Bien-sûr qu'elle était au courant ! Dorothea savait toujours tout, avant-même que les gens ne sachent eux-mêmes. Pire encore, j'étais sûre qu'elle était de mèche. Alors oui, j'aurais pu lui demander simplement des explications par texto, mais je n'avais pas du tout eu envie de rester des heures scotchée à mon téléphone alors que j'étais déjà très occupée. Et j'avais surtout mieux à faire. Je vous entends déjà vous demander ce que les ados ont de mieux à faire que de colporter des ragots, eh bien c'est simple : jouer, dormir, manger, jouer, dormir, et jouer encore. J'étais vraiment très occupée.
—Ne fais pas comme si tu ne comprenais pas ! Je te parle de…
J'avais haussé le ton, et les plus curieux s'étaient déjà tournés dans notre direction.
—Je te parle de la demande d'Edelgard, chuchotai-je plus discrètement ensuite.
—Par tous les Saints ! Edie s'est enfin déclarée ?!
Dorothea ne connaissait pas le sens du mot « discrétion » mais elle avait fait l'effort de finir sa phrase sur une tonalité plus douce. Sa réaction, toutefois, me donna seulement envie de gifler ses deux joues.
—Je pensais que ce jour n'arriverait jamais, c'est… C'est merveilleux !
Elle se foutait ouvertement de ma gueule me dis-je. Mais je savais que Dorothea savait ! Et parce que je savais, elle savait que je savais aussi. C'était très simple.
—Sérieusement, Dorothea ! Qu'est-ce que c'est que cette histoire ?!
—Je ne vois vraiment pas de quoi tu parles.
Elle ferma son casier après avoir replacé ses cheveux et prit la direction de la salle de classe. Je dû lui emboiter le pas pour espérer avoir une discussion avec elle. Et, au vu de la situation, c'était plutôt cocasse.
—Tout le lycée sait qu'elle est en couple avec Dimitri !
—Tout le lycée pense qu'elle est en couple avec Dimitri, rectifia la brune.
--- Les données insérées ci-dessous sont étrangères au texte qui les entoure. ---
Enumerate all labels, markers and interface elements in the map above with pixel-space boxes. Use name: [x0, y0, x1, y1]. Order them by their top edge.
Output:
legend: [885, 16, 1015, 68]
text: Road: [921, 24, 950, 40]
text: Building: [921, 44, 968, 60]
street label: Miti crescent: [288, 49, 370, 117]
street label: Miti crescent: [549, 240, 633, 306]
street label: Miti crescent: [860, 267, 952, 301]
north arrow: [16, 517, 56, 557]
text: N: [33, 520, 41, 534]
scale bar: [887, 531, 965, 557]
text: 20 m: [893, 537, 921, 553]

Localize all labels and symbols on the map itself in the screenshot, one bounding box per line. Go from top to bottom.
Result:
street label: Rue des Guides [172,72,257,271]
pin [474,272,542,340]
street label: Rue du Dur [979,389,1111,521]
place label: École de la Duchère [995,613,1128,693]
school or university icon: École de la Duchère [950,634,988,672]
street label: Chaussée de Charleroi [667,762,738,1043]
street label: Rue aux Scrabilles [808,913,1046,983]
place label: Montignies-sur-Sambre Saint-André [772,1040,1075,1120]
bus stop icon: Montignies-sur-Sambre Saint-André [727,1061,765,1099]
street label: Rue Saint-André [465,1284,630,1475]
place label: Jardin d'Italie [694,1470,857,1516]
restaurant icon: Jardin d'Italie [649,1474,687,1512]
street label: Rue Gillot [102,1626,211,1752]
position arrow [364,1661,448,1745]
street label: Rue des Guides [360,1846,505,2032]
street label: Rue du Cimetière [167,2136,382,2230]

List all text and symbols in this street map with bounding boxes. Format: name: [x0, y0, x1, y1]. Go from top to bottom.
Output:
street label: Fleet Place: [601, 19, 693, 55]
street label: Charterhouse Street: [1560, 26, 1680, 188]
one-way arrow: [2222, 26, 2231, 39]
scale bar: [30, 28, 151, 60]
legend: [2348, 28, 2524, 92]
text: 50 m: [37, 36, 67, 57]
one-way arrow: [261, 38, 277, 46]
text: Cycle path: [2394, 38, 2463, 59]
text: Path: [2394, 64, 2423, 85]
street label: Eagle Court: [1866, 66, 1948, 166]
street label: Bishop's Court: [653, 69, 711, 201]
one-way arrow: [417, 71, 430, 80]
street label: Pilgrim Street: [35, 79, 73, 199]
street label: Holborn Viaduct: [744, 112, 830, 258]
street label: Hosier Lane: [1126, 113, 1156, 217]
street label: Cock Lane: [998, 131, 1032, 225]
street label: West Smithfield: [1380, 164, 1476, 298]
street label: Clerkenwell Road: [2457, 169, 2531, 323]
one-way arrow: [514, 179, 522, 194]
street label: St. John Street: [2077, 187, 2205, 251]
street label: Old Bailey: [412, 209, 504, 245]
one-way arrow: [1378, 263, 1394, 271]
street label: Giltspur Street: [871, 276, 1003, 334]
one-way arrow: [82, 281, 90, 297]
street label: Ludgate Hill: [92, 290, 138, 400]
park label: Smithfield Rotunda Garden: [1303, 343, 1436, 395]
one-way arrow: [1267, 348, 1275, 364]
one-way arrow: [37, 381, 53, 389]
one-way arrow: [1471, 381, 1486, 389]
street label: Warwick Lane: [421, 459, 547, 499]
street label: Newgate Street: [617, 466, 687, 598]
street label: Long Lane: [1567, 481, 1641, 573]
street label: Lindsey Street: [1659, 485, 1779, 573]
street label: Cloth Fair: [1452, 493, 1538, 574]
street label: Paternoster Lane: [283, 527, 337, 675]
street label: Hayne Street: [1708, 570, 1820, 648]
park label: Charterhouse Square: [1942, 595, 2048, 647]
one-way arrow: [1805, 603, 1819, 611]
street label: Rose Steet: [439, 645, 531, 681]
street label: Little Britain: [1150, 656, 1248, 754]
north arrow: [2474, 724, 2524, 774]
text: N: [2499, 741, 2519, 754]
Le cercle intime d'Edie sait qu'il n'en est rien.
—Donc tu es au courant !
A mes yeux, le cercle intime d'Edelgard se résumait à Dorothea. Et Edelgard. Et Dimitri aussi de fait. Lui, était toujours fourni avec. Trois personnes, ça ne faisait pas un cercle. Un triangle, au mieux, et celui-ci n'était pas droit. Il me paraissait même très bancal depuis le vendredi passé.
—Qu'as-tu répondu ?
La chanteuse resplendissait de joie et débordait de bonne humeur. Rien d'inhabituel de prime abord, mais je l'entendais chantonner fièrement dans sa tête et cela me donnait envie de faire disparaitre le sourire de satisfaction qui fendait son visage. « Si seulement Claude était là » eus-je la folie de penser pendant un quart de seconde.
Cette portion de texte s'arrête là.